**QUESTIONS TO ANSWER**
1. In the drawing head passage, about how long is one side of each micromirror in the DMD?
2. List every part named with a reference numeral in the drawing head passage, giving each part's name and numeral.
3. Please retype the drawing head passage starting at "Figure 4 is" and ending at "are not shown.".

Figure 4 is a side view showing the configuration of the drawing head 41. Figure 5 is an enlarged view of a portion of the drawing head 41. In Figure 5, multiple components of the drawing head 41 are shown arranged in a straight line, which differs from the actual arrangement. Also, in Figure 5, the microlenses of the microlens array 43, which will be described later, are drawn larger than they actually are. Furthermore, in Figure 5, the temperature sensor 45 and the array deformation mechanism 46, which will be described later, are not shown.

The drawing head 41 includes a spatial light modulation unit 412 and a projection optical system 413. In the drawing head 41, light from a light source (not shown) is converted into light with a substantially uniform intensity distribution in an illumination optical system (not shown) and then guided to the spatial light modulation unit 412. As the light source, various light sources such as an LD (Laser Diode) can be used. The spatial light modulation unit 412 spatially modulates the light from the light source via the illumination optical system, and guides only the necessary light used to draw the pattern to the projection optical system 413. In this embodiment, the spatial light modulation unit 412 includes a DMD (Digital Micromirror Device) which is a spatial light modulation element. The DMD is configured by arranging, for example, 1920 x 1080 micromirrors (i.e., modulation elements) in a matrix on a memory cell. Each micromirror is a substantially square with one side of approximately 10 μm, and the DMD is a substantially rectangular shape of approximately 20 mm x 10 mm.

**SUPPLIED MATERIAL**
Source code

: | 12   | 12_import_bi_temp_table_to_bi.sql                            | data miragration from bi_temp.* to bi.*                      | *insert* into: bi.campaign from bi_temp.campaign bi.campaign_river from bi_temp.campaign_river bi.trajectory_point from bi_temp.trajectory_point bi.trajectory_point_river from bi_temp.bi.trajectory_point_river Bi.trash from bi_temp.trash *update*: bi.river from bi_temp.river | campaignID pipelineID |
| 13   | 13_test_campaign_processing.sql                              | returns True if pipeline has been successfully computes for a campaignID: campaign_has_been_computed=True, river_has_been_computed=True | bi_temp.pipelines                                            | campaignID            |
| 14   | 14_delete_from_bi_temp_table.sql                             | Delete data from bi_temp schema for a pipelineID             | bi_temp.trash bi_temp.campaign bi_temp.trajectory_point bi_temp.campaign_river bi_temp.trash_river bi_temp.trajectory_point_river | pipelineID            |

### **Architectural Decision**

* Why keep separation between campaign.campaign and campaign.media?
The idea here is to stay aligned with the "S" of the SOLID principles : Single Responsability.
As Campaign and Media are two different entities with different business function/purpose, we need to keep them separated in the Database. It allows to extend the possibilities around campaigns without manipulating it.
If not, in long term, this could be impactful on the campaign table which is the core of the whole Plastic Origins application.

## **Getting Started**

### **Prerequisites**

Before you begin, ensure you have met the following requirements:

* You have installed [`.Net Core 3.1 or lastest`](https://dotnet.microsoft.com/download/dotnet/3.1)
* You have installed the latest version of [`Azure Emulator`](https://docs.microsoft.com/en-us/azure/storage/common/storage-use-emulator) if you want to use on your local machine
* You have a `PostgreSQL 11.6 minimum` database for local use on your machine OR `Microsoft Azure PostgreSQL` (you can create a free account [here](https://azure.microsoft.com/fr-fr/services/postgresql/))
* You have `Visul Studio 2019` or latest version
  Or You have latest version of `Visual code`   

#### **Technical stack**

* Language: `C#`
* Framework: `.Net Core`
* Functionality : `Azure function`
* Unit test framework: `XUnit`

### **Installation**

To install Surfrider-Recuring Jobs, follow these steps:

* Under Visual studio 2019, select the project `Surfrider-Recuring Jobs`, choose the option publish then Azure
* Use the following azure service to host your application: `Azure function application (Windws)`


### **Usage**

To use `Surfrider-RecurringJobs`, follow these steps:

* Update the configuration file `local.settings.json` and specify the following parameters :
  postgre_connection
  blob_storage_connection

--

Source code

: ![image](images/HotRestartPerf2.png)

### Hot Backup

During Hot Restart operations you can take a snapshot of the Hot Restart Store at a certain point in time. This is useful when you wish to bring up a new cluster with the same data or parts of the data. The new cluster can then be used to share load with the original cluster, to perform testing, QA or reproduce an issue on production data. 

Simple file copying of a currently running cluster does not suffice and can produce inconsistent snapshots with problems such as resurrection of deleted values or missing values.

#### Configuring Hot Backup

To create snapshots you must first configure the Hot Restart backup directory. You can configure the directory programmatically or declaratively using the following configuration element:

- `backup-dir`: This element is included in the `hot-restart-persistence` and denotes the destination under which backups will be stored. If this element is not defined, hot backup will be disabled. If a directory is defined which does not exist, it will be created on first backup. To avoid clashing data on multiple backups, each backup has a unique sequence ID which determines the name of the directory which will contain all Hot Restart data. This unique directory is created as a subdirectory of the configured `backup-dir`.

**ANSWERS**
1. Approximately 10 μm.

2.
drawing head 41
microlens array 43
temperature sensor 45
array deformation mechanism 46
spatial light modulation unit 412
projection optical system 413

3.
Figure 4 is a side view showing the configuration of the drawing head 41. Figure 5 is an enlarged view of a portion of the drawing head 41. In Figure 5, multiple components of the drawing head 41 are shown arranged in a straight line, which differs from the actual arrangement. Also, in Figure 5, the microlenses of the microlens array 43, which will be described later, are drawn larger than they actually are. Furthermore, in Figure 5, the temperature sensor 45 and the array deformation mechanism 46, which will be described later, are not shown.